Eh non, il n’y a rien à faire. Simplement retourner voir ton audioprothésiste, augmenter les réglages de tes appareils, et recommencer cette #@*% de phase d’adaptation qui est si pénible, à chaque fois.
Cette expérience, je l’ai vécue deux fois déjà. Une perte de 20% à chaque fois, par rapport à l’audiogramme précédent.
L’estomac qui semble faire un saut à l’élastique, l’émotion qui étrangle, je l’ai ressenti à chaque fois. L’impression que c’est la fin, peut-être. Que plus rien ne pourra être bien après ça. Que tout ça n’en vaut plus la peine.

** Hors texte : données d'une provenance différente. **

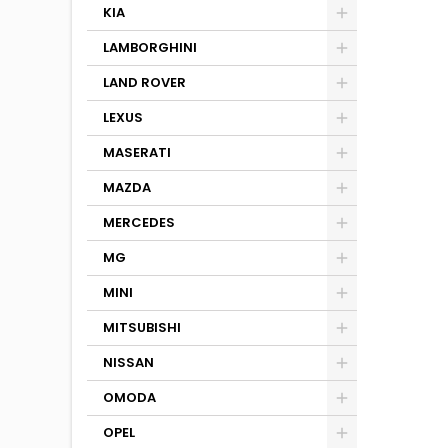
KIA
LAMBORGHINI
LAND ROVER
LEXUS
MASERATI
MAZDA
MERCEDES
MG
MINI
MITSUBISHI
NISSAN
OMODA
OPEL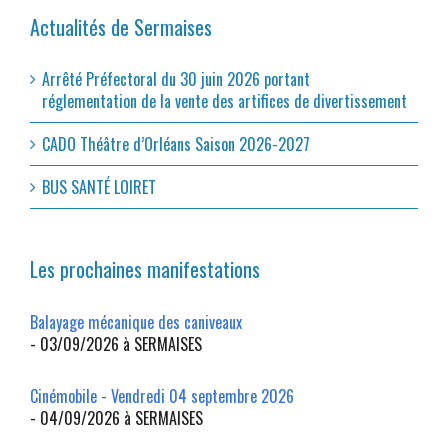
Actualités de Sermaises
Arrêté Préfectoral du 30 juin 2026 portant
réglementation de la vente des artifices de divertissement
CADO Théâtre d’Orléans Saison 2026-2027
BUS SANTÉ LOIRET
Les prochaines manifestations
Balayage mécanique des caniveaux
- 03/09/2026 à SERMAISES
Cinémobile - Vendredi 04 septembre 2026
- 04/09/2026 à SERMAISES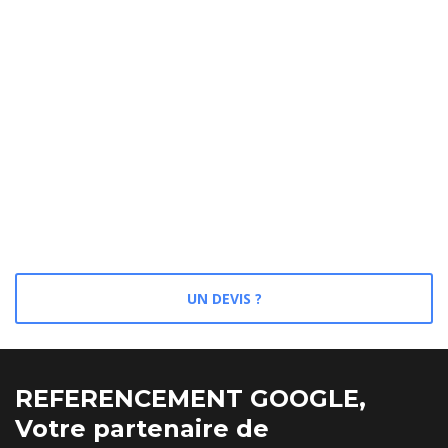
UN DEVIS ?
REFERENCEMENT GOOGLE,
Votre partenaire de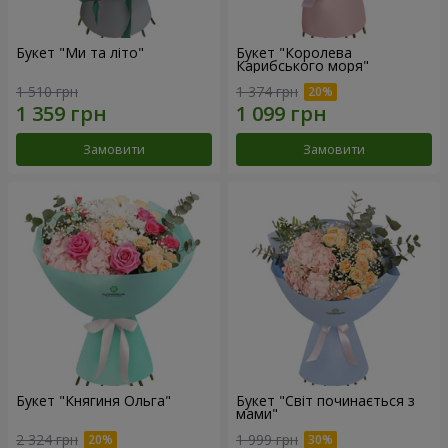
Букет "Ми та літо"
Букет "Королева
Карибського моря"
1 510 грн
1 374 грн
Замовити
Замовити
Букет "Княгиня Ольга"
Букет "Світ починається з
мами"
2 324 грн
1 999 грн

Et puis je suis allée chez mon audioprothésiste.
J’ai fait régler mes appareils.
Je me suis réhabituée.
C’est vrai que le moment de la nouvelle est vraiment difficile.
Une impression de se faire engloutir par les abysses. La tête sous l’eau, sans pouvoir remonter pour prendre l’air.
La chance que j’ai eue, et que j’ai toujours, c’est d’être bien entourée.
Le fait de me rendre compte que mon couple est solide, et que ma perte auditive ne sera pas la cause d’une déchirure, déjà, c’est énorme.
Et aussi la présence de ma famille et de mes amis.
Et enfin, la confiance en moi. Cette petite voix intérieure qui m’assure que quoi qu’il arrive, je trouverai comment faire face. Que j’ai assez de créativité, assez de résilience et assez de soutien pour rebondir, cette fois encore.
L’espoir que la technologie va continuer à progresser, et que bientôt, j’aurai une application sur mon téléphone qui me permettra de téléphoner avec des sous-titres en temps réel. Bientôt.
Et puis, finalement, cette période passe, et je m’habitue.
Je m’habitue à la perte d’audition.
Je m’habitue à mettre mes appareils auditifs tous les matins.
Je m’habitue même aux moments où il faut faire répéter cinq ou six fois pour ne pas comprendre malgré tout.
Et je recommence à voir de la beauté autour de moi, à ressentir l’exaltation d’avoir des projets, et la joie d’être en vie.